The infamous events in South Africa were revisited in Saint-Denis, if only to offer a contrast with the newfound spirit of unity and harmony that has eased the hosts through to this stage. “Knysna scarred French football,” Sagna said. “We all clearly made mistakes. We dragged the team’s reputation in this country down to its lowest point, and showed the watching world a very bad side of us. It has taken a lot of effort and plenty of hard work to repair our image after that. Six years on, we can lay it on the table. We can’t change the past, but we are trying hard to build for the future. We want to put a smile on people’s faces.”

For all the eccentricities of Fifa’s ranking system, France’s descent from contention into crisis can be charted in the numbers over the past decade: fourth when finishing as the runners-up at the World Cup in Germany, but 18th after the debacle in South Africa and regularly below 20 in the period since, for all that their lowest ebb, at No25, was presumably warped by two years of friendlies.

“We went through a footballing crisis in this country, but we’ve picked ourselves up,” Lloris said. “It wasn’t easy but, step by step, we’ve come out the other side. The French Football Federation deserve praise, as do the players and the coaches. It’s a process. You can’t have success overnight, as the Spanish and Germans have proved. You can’t buy experience at this level. It takes time to make an impression.”
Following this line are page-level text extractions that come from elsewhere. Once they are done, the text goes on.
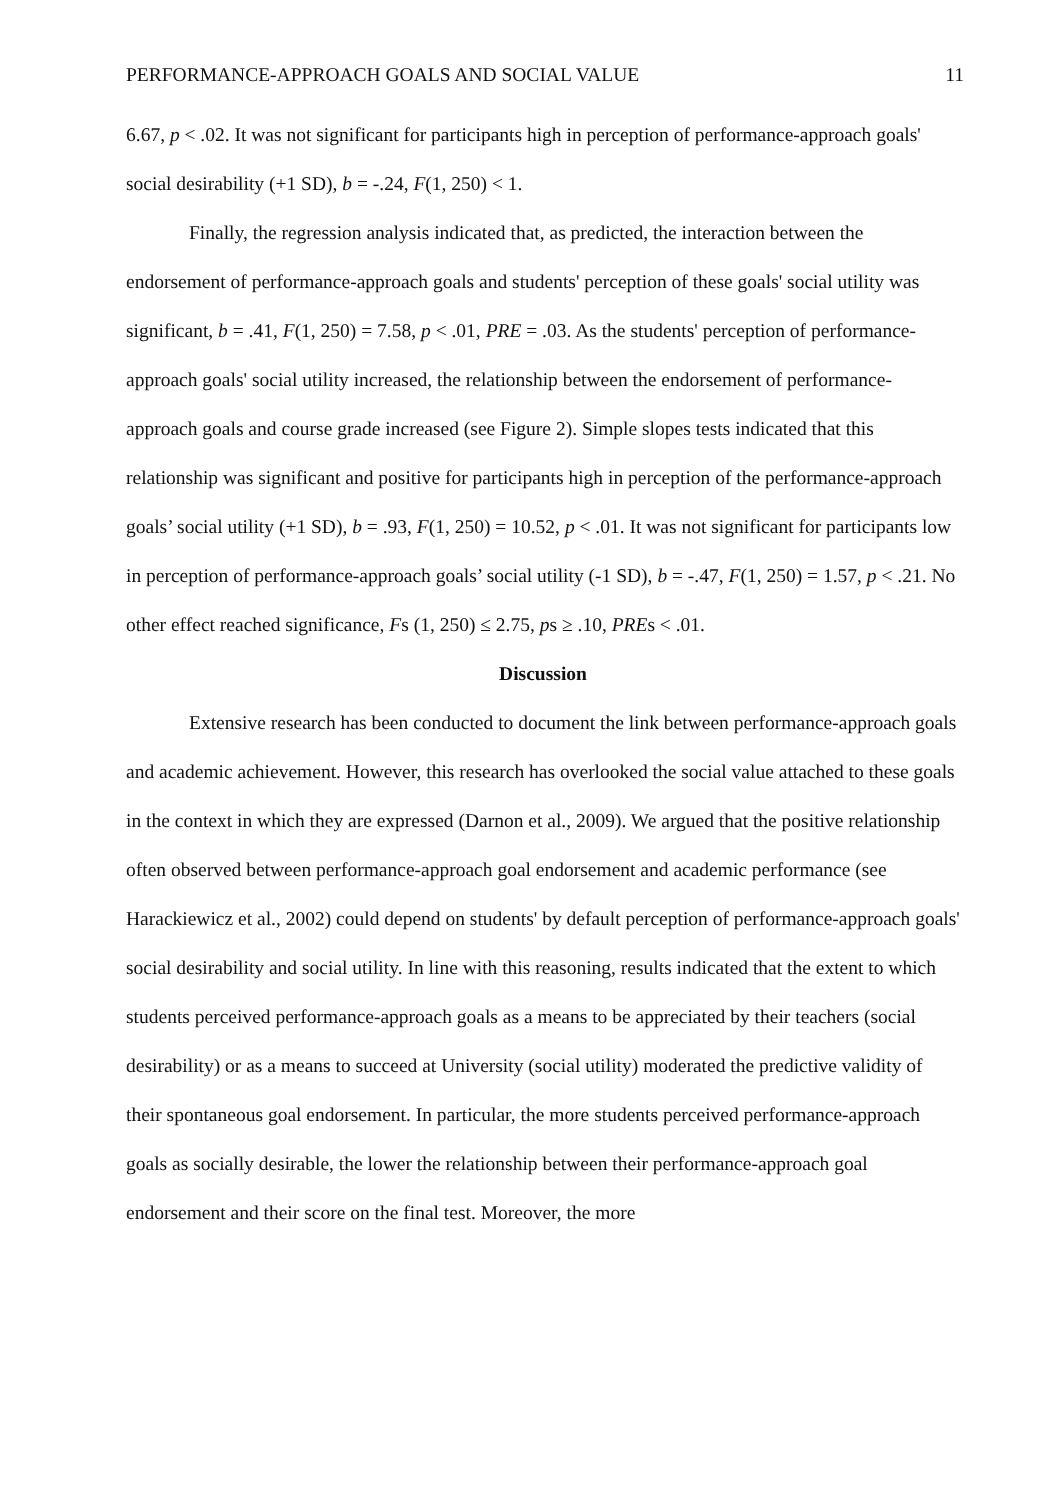PERFORMANCE-APPROACH GOALS AND SOCIAL VALUE 11
6.67, p < .02. It was not significant for participants high in perception of performance-approach goals' social desirability (+1 SD), b = -.24, F(1, 250) < 1.
Finally, the regression analysis indicated that, as predicted, the interaction between the endorsement of performance-approach goals and students' perception of these goals' social utility was significant, b = .41, F(1, 250) = 7.58, p < .01, PRE = .03. As the students' perception of performance-approach goals' social utility increased, the relationship between the endorsement of performance-approach goals and course grade increased (see Figure 2). Simple slopes tests indicated that this relationship was significant and positive for participants high in perception of the performance-approach goals’ social utility (+1 SD), b = .93, F(1, 250) = 10.52, p < .01. It was not significant for participants low in perception of performance-approach goals’ social utility (-1 SD), b = -.47, F(1, 250) = 1.57, p < .21. No other effect reached significance, Fs (1, 250) ≤ 2.75, ps ≥ .10, PREs < .01.
Discussion
Extensive research has been conducted to document the link between performance-approach goals and academic achievement. However, this research has overlooked the social value attached to these goals in the context in which they are expressed (Darnon et al., 2009). We argued that the positive relationship often observed between performance-approach goal endorsement and academic performance (see Harackiewicz et al., 2002) could depend on students' by default perception of performance-approach goals' social desirability and social utility. In line with this reasoning, results indicated that the extent to which students perceived performance-approach goals as a means to be appreciated by their teachers (social desirability) or as a means to succeed at University (social utility) moderated the predictive validity of their spontaneous goal endorsement. In particular, the more students perceived performance-approach goals as socially desirable, the lower the relationship between their performance-approach goal endorsement and their score on the final test. Moreover, the more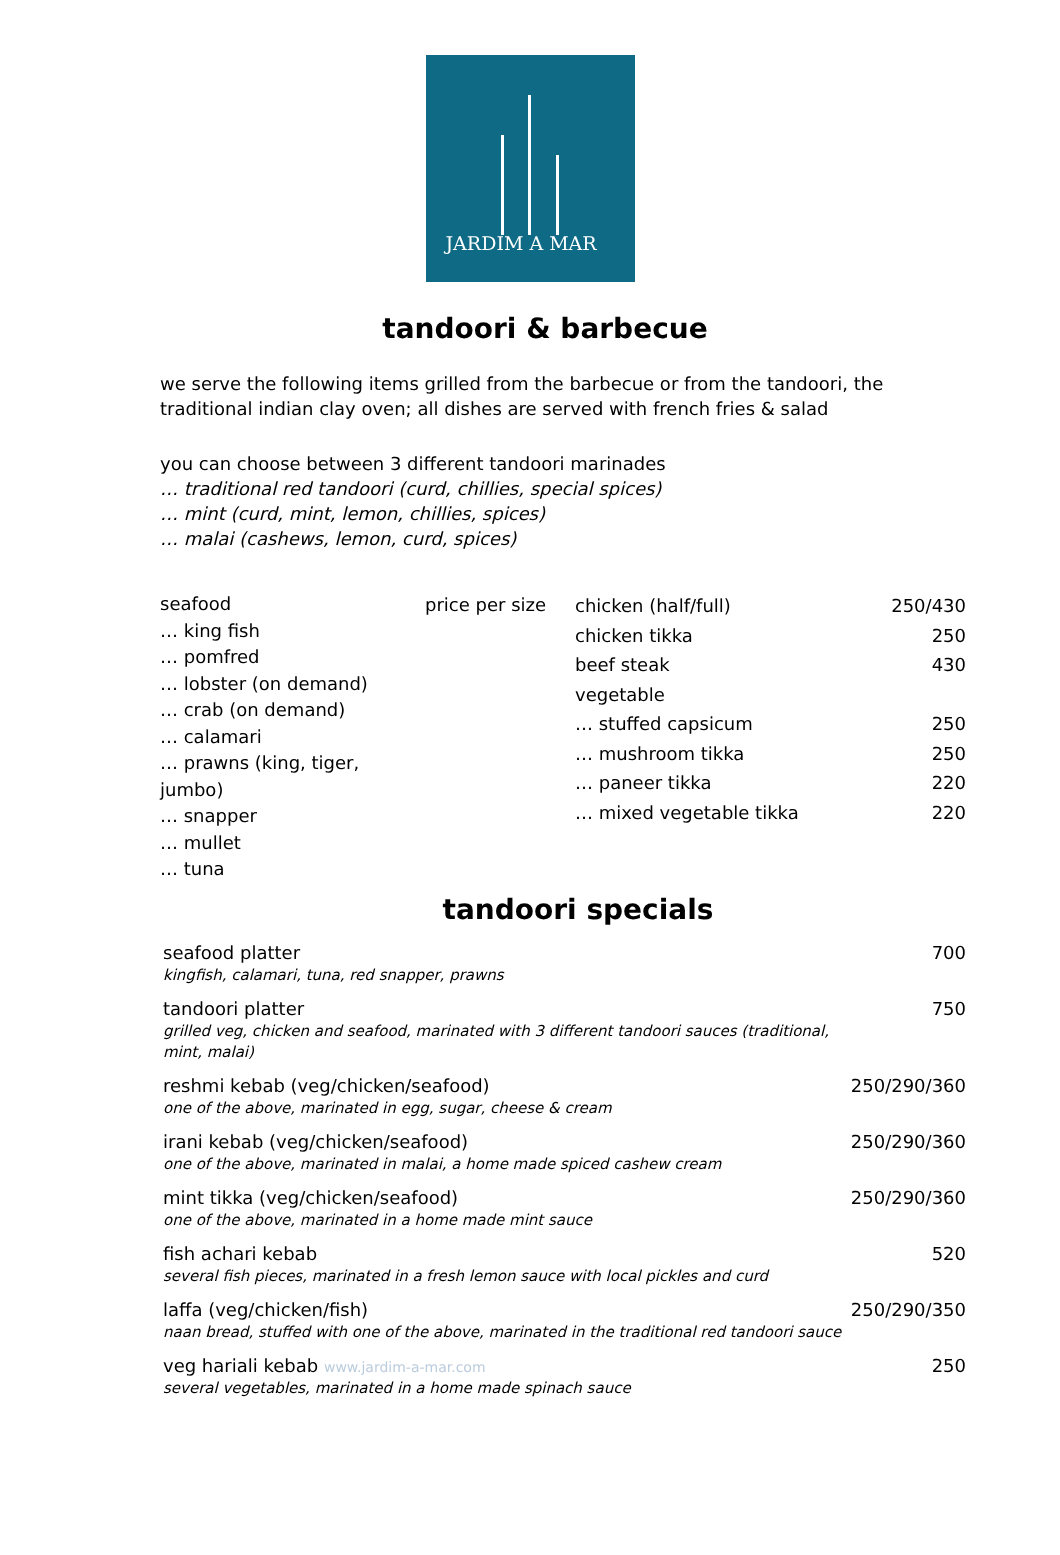JARDIM A MAR
tandoori & barbecue
we serve the following items grilled from the barbecue or from the tandoori, the traditional indian clay oven; all dishes are served with french fries & salad
you can choose between 3 different tandoori marinades
… traditional red tandoori (curd, chillies, special spices)
… mint (curd, mint, lemon, chillies, spices)
… malai (cashews, lemon, curd, spices)
seafood
… king fish
… pomfred
… lobster (on demand)
… crab (on demand)
… calamari
… prawns (king, tiger, jumbo)
… snapper
… mullet
… tuna
price per size
chicken (half/full)
chicken tikka
beef steak
vegetable
… stuffed capsicum
… mushroom tikka
… paneer tikka
… mixed vegetable tikka
250/430
250
430
250
250
220
220
tandoori specials
| seafood platter kingfish, calamari, tuna, red snapper, prawns | 700 |
| tandoori platter grilled veg, chicken and seafood, marinated with 3 different tandoori sauces (traditional, mint, malai) | 750 |
| reshmi kebab (veg/chicken/seafood) one of the above, marinated in egg, sugar, cheese & cream | 250/290/360 |
| irani kebab (veg/chicken/seafood) one of the above, marinated in malai, a home made spiced cashew cream | 250/290/360 |
| mint tikka (veg/chicken/seafood) one of the above, marinated in a home made mint sauce | 250/290/360 |
| fish achari kebab several fish pieces, marinated in a fresh lemon sauce with local pickles and curd | 520 |
| laffa (veg/chicken/fish) naan bread, stuffed with one of the above, marinated in the traditional red tandoori sauce | 250/290/350 |
| veg hariali kebab www.jardim-a-mar.com several vegetables, marinated in a home made spinach sauce | 250 |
France, spurred on by their prolific front three of Antoine Griezmann, Olivier Giroud and Dimitri Payet, have illuminated Euro 2016. The din from the Stade Vélodrome, when Germany were beaten in the most captivating contest of the tournament so far with even François Hollande unable to suppress his delight up in the stands, has pursued the team from the Bouches-du-Rhône back to Île-de-France. Blaise Matuidi tried to pretend he and his team-mates have been living in “a bubble” back at Clairefontaine “where all we ever get to see is trees” but there is no escaping the country has woken up to the fact silverware is so close.

Antoine Griezmann

The tricolores are being unfurled. The terrestrial television channel M6 expects a record 22.2m viewers to tune in. The finals may not have whipped up the same fervour across France as they would in other nations more obsessed with all things football but a nation still held in a state of emergency needed this.
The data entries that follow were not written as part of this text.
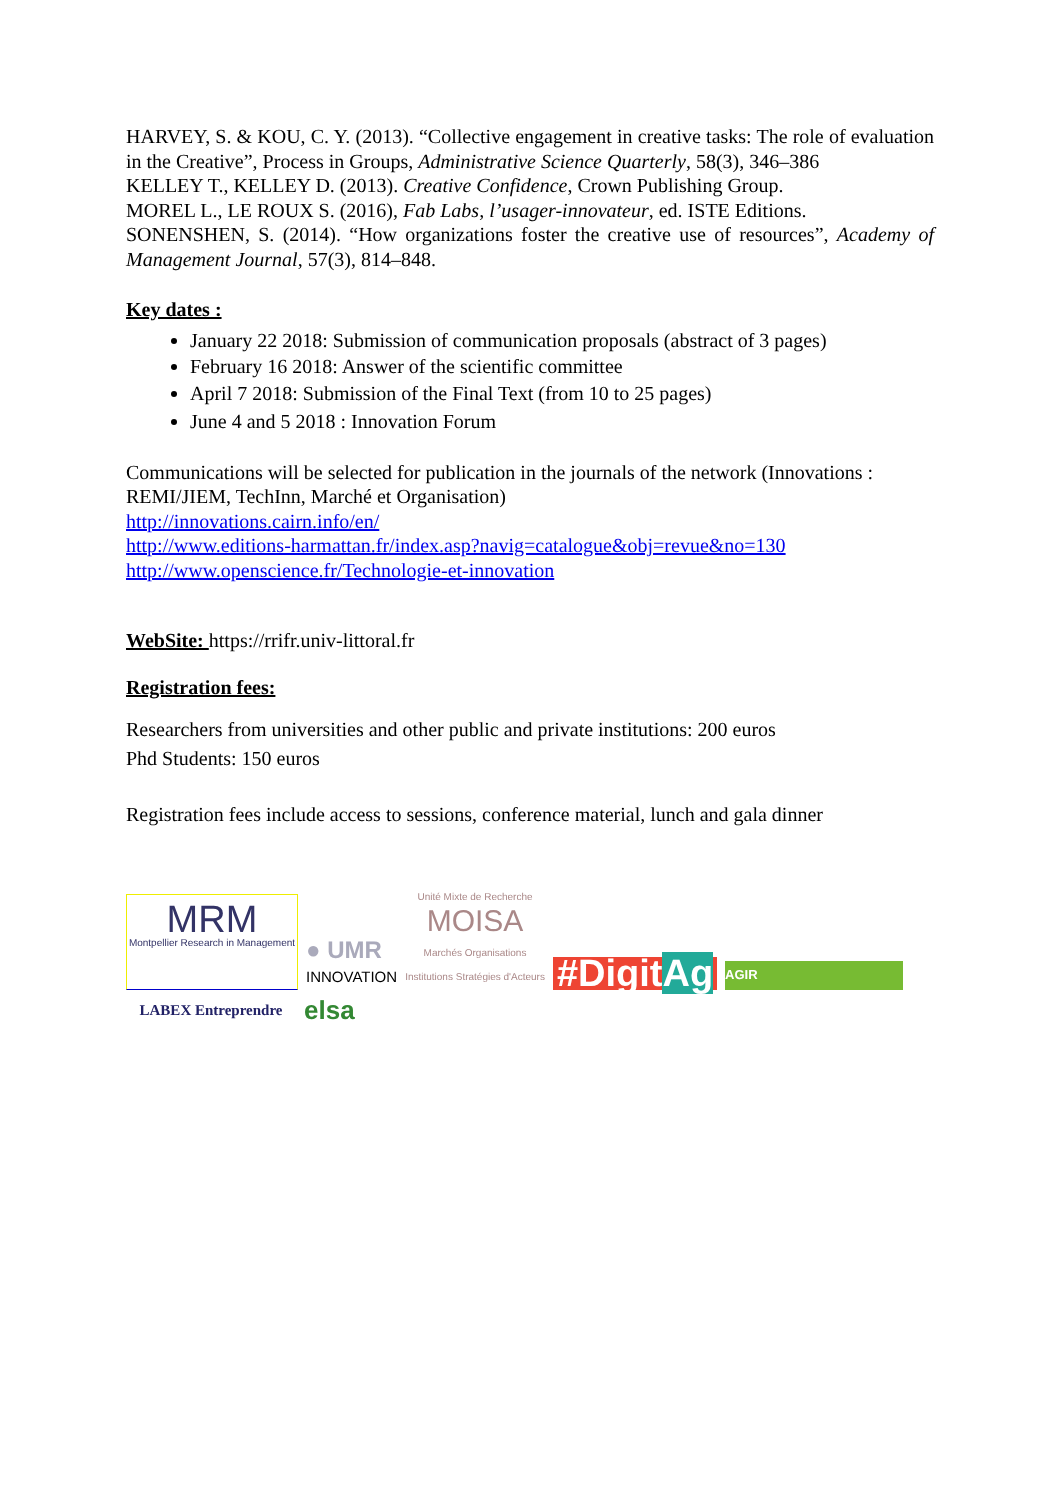HARVEY, S. & KOU, C. Y. (2013). “Collective engagement in creative tasks: The role of evaluation in the Creative”, Process in Groups, Administrative Science Quarterly, 58(3), 346–386
KELLEY T., KELLEY D. (2013). Creative Confidence, Crown Publishing Group.
MOREL L., LE ROUX S. (2016), Fab Labs, l’usager-innovateur, ed. ISTE Editions.
SONENSHEN, S. (2014). “How organizations foster the creative use of resources”, Academy of Management Journal, 57(3), 814–848.
Key dates :
January 22 2018: Submission of communication proposals (abstract of 3 pages)
February 16 2018: Answer of the scientific committee
April 7 2018: Submission of the Final Text (from 10 to 25 pages)
June 4 and 5 2018 : Innovation Forum
Communications will be selected for publication in the journals of the network (Innovations : REMI/JIEM, TechInn, Marché et Organisation)
http://innovations.cairn.info/en/
http://www.editions-harmattan.fr/index.asp?navig=catalogue&obj=revue&no=130
http://www.openscience.fr/Technologie-et-innovation
WebSite: https://rrifr.univ-littoral.fr
Registration fees:
Researchers from universities and other public and private institutions: 200 euros
Phd Students: 150 euros
Registration fees include access to sessions, conference material, lunch and gala dinner
MRM
Montpellier Research in Management
● UMR
INNOVATION
Unité Mixte de Recherche
MOISA
Marchés Organisations
Institutions Stratégies d'Acteurs
#DigitAg
AGIR
LABEX Entreprendre
elsa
Whether sport can truly speed a healing process is open to debate but, after the terrorist atrocities that left 130 dead in Paris and Saint-Denis in November last year, this country has yearned for a positive story.
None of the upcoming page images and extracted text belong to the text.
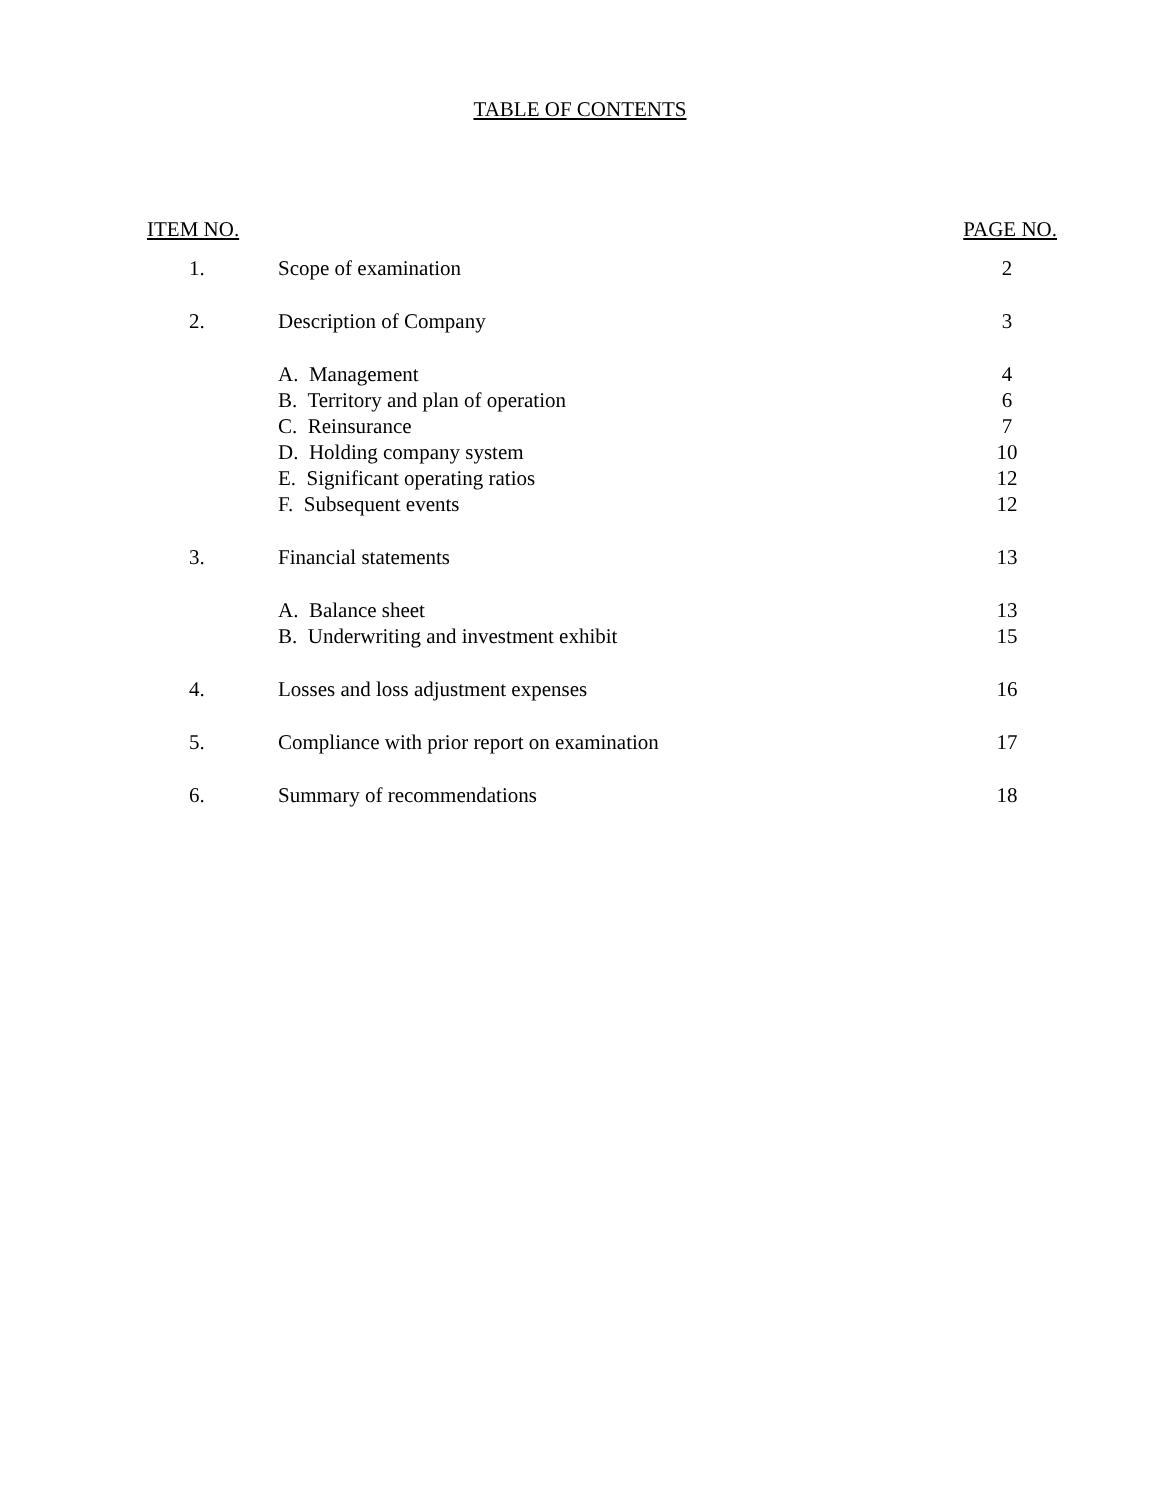TABLE OF CONTENTS
| ITEM NO. | | PAGE NO. |
| --- | --- | --- |
| 1. | Scope of examination | 2 |
| 2. | Description of Company | 3 |
| | A. Management | 4 |
| | B. Territory and plan of operation | 6 |
| | C. Reinsurance | 7 |
| | D. Holding company system | 10 |
| | E. Significant operating ratios | 12 |
| | F. Subsequent events | 12 |
| 3. | Financial statements | 13 |
| | A. Balance sheet | 13 |
| | B. Underwriting and investment exhibit | 15 |
| 4. | Losses and loss adjustment expenses | 16 |
| 5. | Compliance with prior report on examination | 17 |
| 6. | Summary of recommendations | 18 |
The streets around the Stade de France, where three suicide bombers triggered their vests while the national team were playing Germany in a friendly, still bear the scars of those attacks. They have covered up the shrapnel damage above Gate H but, down in Impasse de la Cokerie, a pock-marked lamppost and broken glass on the verge betray a night of violence. The double security perimeters around the stadium, and body and bag searches before the final, are another legacy of those horrific events.

“The French people really needed to escape via this competition,” Lloris said. “Sport has this strength, this ability to unite people. That is what we are experiencing now. As a country we have had some very tough times over the last year, but that makes us even prouder to feel the entire French population behind us. To feel this happiness. We have an opportunity to make history.”